The AMPERE project has addressed this gap by developing an innovative software architecture that helps unleash the efficient use of parallel and heterogeneous processor architectures for automotive and railway systems, by bridging the gap between the model driven engineering techniques currently used to develop CPS and theparallel programming models used to exploit parallel architectures in the High-Performance Computing (HPC) domain.
The AMPERE software architecture implements the complete value chain for the development, deployment and efficient execution of cyber-physical systems, while guaranteing the non-functional requirements imposed by the system, by providing solutions for system integrators and end-users who need to incorporate energy-efficiency and parallel computing into their CPS. The following objectives have been achieved:
i Facilitate the design, development and maintenance of CPS implemented with modeldriven engineering targeting parallel and heterogeneous architectures.
ii Develop a set of synthesis methods for deriving efficient parallel source codes from the model driven engineering description of the system, while performing a multi-criteria optimization model transformation.

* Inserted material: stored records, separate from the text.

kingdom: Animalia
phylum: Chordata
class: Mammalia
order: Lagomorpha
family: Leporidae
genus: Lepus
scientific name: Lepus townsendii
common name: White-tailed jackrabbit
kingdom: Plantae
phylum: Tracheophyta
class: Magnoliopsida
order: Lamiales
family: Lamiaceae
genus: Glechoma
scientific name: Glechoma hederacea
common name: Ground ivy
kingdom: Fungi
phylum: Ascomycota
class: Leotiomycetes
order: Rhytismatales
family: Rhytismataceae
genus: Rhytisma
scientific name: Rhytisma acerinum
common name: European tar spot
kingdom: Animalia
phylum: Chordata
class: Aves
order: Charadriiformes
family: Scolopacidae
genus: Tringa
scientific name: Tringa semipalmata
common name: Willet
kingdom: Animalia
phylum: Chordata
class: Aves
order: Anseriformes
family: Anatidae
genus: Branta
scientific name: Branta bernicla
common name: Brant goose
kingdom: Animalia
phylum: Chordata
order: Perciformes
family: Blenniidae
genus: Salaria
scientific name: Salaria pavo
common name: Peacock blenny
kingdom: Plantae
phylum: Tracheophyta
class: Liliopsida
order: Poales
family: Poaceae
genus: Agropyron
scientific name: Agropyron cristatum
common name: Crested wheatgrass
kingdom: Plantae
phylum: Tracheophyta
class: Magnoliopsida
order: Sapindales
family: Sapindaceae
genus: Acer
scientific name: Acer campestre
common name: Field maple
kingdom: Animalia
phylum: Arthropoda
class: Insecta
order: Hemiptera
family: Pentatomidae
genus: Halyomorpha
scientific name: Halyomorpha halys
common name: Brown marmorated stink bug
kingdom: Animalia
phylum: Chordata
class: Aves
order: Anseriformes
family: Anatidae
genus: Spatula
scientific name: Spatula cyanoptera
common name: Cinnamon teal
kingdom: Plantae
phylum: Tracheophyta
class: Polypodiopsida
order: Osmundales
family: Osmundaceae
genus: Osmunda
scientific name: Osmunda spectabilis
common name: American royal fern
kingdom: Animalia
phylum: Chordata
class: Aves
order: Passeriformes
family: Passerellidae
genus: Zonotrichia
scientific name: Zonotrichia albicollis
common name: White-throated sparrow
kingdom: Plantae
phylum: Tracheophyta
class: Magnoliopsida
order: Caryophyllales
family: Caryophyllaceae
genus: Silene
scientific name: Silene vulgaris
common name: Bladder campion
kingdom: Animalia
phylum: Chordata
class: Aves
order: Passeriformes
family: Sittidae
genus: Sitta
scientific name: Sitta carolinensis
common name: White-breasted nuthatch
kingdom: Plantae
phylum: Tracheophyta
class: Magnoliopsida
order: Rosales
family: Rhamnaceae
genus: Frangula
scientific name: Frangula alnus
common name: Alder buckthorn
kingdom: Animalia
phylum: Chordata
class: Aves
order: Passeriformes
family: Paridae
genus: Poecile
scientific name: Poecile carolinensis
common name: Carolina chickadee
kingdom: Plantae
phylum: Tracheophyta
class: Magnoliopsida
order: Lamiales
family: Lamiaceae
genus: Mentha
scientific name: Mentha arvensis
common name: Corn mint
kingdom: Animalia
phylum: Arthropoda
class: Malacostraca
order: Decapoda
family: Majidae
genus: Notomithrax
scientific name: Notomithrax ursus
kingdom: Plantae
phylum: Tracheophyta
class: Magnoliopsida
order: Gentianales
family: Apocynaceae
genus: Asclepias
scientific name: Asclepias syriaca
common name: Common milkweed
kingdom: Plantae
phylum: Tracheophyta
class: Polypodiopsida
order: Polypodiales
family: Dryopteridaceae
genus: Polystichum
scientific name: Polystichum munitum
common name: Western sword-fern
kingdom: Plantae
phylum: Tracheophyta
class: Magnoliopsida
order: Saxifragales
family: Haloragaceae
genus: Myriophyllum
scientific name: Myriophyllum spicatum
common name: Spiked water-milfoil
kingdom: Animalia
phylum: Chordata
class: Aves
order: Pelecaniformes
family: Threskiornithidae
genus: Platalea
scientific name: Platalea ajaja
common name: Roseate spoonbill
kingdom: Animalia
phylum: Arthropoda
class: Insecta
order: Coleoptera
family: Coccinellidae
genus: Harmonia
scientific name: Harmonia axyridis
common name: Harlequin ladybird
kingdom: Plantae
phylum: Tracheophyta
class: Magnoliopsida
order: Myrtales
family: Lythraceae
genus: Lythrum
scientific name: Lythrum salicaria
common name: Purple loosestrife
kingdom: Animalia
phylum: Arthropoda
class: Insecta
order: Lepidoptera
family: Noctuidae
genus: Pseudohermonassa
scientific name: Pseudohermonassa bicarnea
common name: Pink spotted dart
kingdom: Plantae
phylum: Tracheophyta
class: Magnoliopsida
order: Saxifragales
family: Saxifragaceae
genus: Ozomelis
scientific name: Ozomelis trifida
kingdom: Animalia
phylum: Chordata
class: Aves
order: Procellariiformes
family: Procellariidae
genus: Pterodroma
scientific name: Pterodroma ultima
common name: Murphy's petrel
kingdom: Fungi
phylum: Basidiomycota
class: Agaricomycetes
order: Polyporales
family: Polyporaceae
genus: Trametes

iii Develop run-time techniques for monitoring the fulfillment of functional and non-functional constraints while optimising the parallel computation.
iv Integrate the AMPERE software ecosystem within the development environments of the AMPERE parterns BOSCH and GTSI and use it to develop, deploy and efficiently execute automotive and railway applications on two parallel and heterogeneous platforms, the NVIDIA Jetson AGX Xavier and the Xilinx Zynq Ultrascale+ ZCU102.
v. Analyse the suitability of the AMPERE technology on the requirements imposed by industrial standards, and implement extensions on the model driven engineering currently HPC parallel programming models considered in the project.